Note: For many of the Cloud Pak components, you can overwrite the hostname and certificate configuration. For example, to fine-tune User Management Services, you can specify a shared hostname suffix and individual certificates for each of the routes that are created.

ums_configuration:
    hostname:
    ## optional: create routes for backwards compatibility
    backwards_compatibility_routes:
    ## optional for secure communication with UMS
    external_tls_secret_name:
    ## optional for secure communication with UMS and not necessary if the signer certificates are included with the route certificate
    external_tls_ca_secret_name:
    ## optional for secure communication with UMS
    external_tls_teams_secret_name:
    ## optional for secure communication with UMS
    external_tls_scim_secret_name:
    ## optional for secure communication with UMS
    external_tls_sso_secret_name:

For more information, see UMS parameters.

Procedure

Optional: Concatenate multiple certificates into the signed certificate file.

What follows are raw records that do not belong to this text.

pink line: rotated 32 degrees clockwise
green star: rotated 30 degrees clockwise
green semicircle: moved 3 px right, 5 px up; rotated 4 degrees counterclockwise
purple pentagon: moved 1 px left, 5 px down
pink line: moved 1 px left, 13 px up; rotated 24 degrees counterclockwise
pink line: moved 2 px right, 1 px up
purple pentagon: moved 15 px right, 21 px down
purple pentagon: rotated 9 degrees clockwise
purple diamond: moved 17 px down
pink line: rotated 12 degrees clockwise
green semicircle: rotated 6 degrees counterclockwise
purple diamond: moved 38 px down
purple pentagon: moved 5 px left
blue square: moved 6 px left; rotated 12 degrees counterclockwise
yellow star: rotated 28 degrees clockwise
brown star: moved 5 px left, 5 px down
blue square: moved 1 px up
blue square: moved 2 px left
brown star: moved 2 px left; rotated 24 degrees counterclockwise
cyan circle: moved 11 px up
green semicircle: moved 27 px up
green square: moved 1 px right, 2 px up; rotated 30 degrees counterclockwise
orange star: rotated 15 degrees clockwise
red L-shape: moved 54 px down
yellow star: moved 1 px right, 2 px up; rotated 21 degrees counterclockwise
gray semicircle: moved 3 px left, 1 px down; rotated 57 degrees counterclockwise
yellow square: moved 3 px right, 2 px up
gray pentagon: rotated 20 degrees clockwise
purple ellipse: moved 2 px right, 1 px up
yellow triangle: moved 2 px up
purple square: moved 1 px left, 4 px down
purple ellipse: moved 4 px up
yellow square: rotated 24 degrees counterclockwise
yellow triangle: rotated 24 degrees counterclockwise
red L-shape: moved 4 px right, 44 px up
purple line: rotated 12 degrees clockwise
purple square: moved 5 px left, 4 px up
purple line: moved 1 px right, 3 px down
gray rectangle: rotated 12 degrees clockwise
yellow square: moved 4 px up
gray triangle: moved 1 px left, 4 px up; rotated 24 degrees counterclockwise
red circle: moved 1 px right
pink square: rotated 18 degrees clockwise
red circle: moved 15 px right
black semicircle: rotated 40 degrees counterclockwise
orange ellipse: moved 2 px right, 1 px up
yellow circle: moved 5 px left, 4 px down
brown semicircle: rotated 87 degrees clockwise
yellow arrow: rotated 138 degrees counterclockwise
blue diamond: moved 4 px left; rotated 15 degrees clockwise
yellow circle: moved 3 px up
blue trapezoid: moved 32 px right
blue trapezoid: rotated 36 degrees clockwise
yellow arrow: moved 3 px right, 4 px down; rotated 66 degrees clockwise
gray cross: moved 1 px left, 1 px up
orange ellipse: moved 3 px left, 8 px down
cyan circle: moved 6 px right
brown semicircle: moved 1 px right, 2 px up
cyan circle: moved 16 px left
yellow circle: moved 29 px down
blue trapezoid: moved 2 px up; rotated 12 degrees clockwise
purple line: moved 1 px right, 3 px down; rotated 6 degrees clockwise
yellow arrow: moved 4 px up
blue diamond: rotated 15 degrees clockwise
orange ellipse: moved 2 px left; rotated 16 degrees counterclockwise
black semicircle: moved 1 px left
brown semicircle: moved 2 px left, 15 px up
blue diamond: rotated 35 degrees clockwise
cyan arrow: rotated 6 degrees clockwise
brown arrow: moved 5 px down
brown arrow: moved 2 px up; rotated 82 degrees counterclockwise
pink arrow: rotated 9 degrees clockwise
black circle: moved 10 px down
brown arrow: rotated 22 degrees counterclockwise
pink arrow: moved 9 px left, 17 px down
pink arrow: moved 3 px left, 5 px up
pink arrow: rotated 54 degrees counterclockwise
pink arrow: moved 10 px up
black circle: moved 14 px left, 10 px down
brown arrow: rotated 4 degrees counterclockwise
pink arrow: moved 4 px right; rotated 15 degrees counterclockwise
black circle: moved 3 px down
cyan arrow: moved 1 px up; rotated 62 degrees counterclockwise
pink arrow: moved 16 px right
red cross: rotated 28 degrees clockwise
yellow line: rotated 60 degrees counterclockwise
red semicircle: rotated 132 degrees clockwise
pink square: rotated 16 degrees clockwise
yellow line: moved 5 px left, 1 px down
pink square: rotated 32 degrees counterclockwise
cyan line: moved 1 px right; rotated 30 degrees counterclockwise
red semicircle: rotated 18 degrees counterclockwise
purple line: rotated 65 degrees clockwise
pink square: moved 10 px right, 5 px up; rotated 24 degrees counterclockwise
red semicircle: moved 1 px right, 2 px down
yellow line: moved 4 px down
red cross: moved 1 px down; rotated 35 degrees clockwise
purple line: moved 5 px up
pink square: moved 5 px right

The following command puts three certificate files into a single file.

cat server.crt intermediary.crt root.crt > tls.crt

The tls.crt file contains all three signed certificates. The following example shows how the certificates are saved in the file.

-----BEGIN CERTIFICATE-----
MIIGxTCCBa2gAwIBAgIQBsfsHm+sdGCWtBjm2GJ5azANBgkqhkiG9w0BAQsFADBN
...
Hnm1QervpJroUVjgCAGnTAcRGs6XDuypQKznlnroQpbbWD0J2dz3dSMSJX2PuLMv
pC5QC+eRr9qc
-----END CERTIFICATE-----
-----BEGIN CERTIFICATE-----
MIIGxTCCBa2gAwIBAgIQBsfsHm+sdGCWtBjm2GJ5azANBgkqhkiG9w0BAQsFADBN
...

ZXquzPbsVNypZlQwDEeLJO1QbZcAdwAiRUUHWVUkVpY/oS/x922G4CMmY63AS39d
xoNcbuIPAgAAAXQsQ7RuAAAEAwBIMEYCIQDLwhUk2FPJhSjFz8O/ufO46OdkKsTJ
w2UIHxBlcePdxAIhAM6/ZBftoapGV7k+bzDgBaC4Lc9mTLpoRd1TI1prlm1LAHYA
-----END CERTIFICATE-----
-----BEGIN CERTIFICATE-----
MQswCQYDVQQGEwJVUzEVMBMGA1UEChMMRGlnaUNlcnQgSW5jMScwJQYDVQQDEx5E
aWdpQ2VydCBTSEEyIFNlY3VyZSBTZXJ2ZXIgQ0EwHhcNMjAwODI2MDAwMDAwWhcN
MjIwODMxMTIwMDAwWjCBgjELMAkGA1UEBhMCVVMxETAPBgNVBAgTCE5ldyBZb3Jr
...
pC5QC+eRr9qc
-----END CERTIFICATE-----

Create a secret that contains the certificate and private key of your wildcard certificate.
The following command creates a SSL/TLS secret that is named cp4a-wildcard from a signed certificate (tls.crt) file and a private key (tls.key) file that matches the certificate.
```
oc create secret tls cp4a-wildcard --cert tls.crt --key tls.key
```
Set the value of the shared_configuration.external_tls_certificate_secret parameter to the name of the secret that contains your wildcard certificate.
The following example shows that the external TLS certificate secret is set to the cp4a-wildcard secret.
```
shared_configuration:
   external_tls_certificate_secret: cp4a-wildcard
```

What to do next

When your certificates expire, you must take the following actions to renew the secrets:

Update or re-create the secret with the updated certificate.
Restart the corresponding pods that are associated with the secret.